Rir2216 is a bona fide ckRNAi sRNA targeting MtWRKY69. (a) On the left: transversal section of a mycorrhizal root under the laser microdissector before (upper panel) and after (down) the cut. Arbuscule‐containing cells are indicated by a red line. Bar, 50 mm. On the right: Normalized expression values of MtWRKY69, MtPT4, and MtAGO1 transcript abundance in cells collected by laser microdissection: CC‐cortical cells from noncolonized roots; Arb‐cortical cells containing arbuscules. Box plots display the median (horizontal line), the quartiles (boxes) and 1.5 interquartile range (whiskers); each dot corresponds to an independent replicate. Statistical analysis was performed using one‐way analysis of variance (Kruskal–Wallis test; *, P < 0.05). (b) Western blot of co‐expression assays using proteins extracted from Nicotiana benthamiana leaves expressing WRKY‐YFP alone, in combination with Rir2216, or with the plant miR159b. The lower panel corresponds to a Ponceau staining of the gel showing the Rubisco protein. (c) The cleavage site (arrow) and frequencies (indicated by the ratio of the number of clones showing that 5′ end to the total number of sequenced recombinant clones) detected using a 5′ RACE on Medicago truncatula mycorrhizal roots. (d) (Upper panel left) Western blot (WB) of anti‐AGO1 (left lane) and anti‐myc‐tag (central lane) and no‐antibody (right lane) immunoprecipitations with anti‐AGO1 and anti‐myc‐tag antibodies.
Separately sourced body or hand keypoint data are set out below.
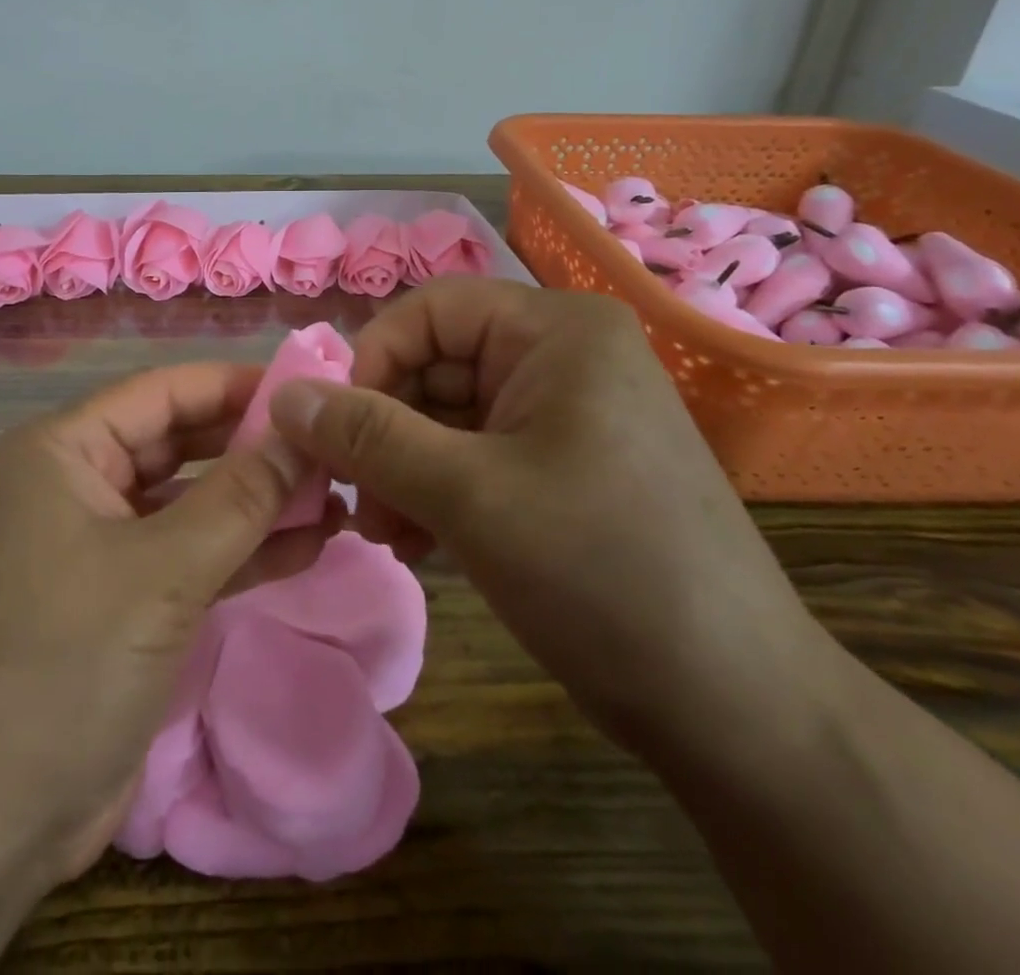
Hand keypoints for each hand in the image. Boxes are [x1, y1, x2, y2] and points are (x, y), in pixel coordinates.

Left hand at [0, 362, 335, 892]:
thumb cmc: (61, 663)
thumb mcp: (162, 571)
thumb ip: (241, 497)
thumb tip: (304, 435)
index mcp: (62, 450)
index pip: (163, 393)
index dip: (236, 386)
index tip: (309, 391)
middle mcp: (76, 484)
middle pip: (179, 445)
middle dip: (253, 447)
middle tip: (332, 447)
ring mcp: (98, 547)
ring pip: (190, 504)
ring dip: (257, 502)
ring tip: (337, 496)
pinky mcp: (120, 603)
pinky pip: (189, 557)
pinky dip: (242, 552)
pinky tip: (309, 546)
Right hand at [268, 277, 830, 751]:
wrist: (737, 708)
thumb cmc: (600, 571)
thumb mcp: (467, 495)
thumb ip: (366, 437)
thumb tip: (283, 396)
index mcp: (555, 332)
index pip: (430, 310)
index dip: (371, 361)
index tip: (334, 432)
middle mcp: (562, 357)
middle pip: (435, 365)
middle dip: (383, 430)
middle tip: (351, 497)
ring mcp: (564, 414)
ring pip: (448, 416)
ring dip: (401, 468)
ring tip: (380, 532)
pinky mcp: (562, 466)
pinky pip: (475, 455)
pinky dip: (435, 490)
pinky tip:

Full images of blots are shown in Supporting Information Fig. S6; (lower panel left) Gel electrophoresis of stem‐loop reverse transcription polymerase chain reaction assays on Rir2216, Rir434, and Rir196 using RNA extracted from the immunoprecipitated fractions. (Right) Gel electrophoresis of stem‐loop reverse transcription polymerase chain reaction assays on Rir2216, Rir434, Rir196, and Mt‐miR398a‐3p from input RNA from noninoculated (Mock) and mycorrhizal roots (Myc).

Fig. 3

MtWRKY69 transcription factor modulates fungal colonization. (a) Normalized expression value of MtWRKY69 and the AM‐responsive gene MtPT4 in plants expressing Scarlet or MtWRKY69 under the CaMV35S promoter (OE = overexpressing). (b) Frequency of mycorrhizal colonization (F%), intensity of colonization (M%) and arbuscules abundance (A%) in composite plants expressing Scarlet or MtWRKY69 under the CaMV35S promoter at 60 d post inoculation (dpi). (c) Representative images of R. irregularis‐colonized roots from composite plants overexpressing Scarlet or MtWRKY69. Arrows indicate arbuscule‐containing cells. cc, central cylinder; c, cortical cells; ep, epidermal cells. Bars correspond to 50 μm. (d) Frequency of mycorrhizal colonization (F%), intensity of colonization (M%) and arbuscules abundance (A%) in composite plants expressing Scarlet or MtWRKY69 under the MtPT4 promoter at 60 dpi. In a, b and d, box plots display the median (horizontal line), the quartiles (boxes) and 1.5 interquartile range (whiskers); each dot corresponds to an independent replicate. Statistical analysis was performed using one‐way analysis of variance (ANOVA; *, P < 0.05; **, P < 0.01).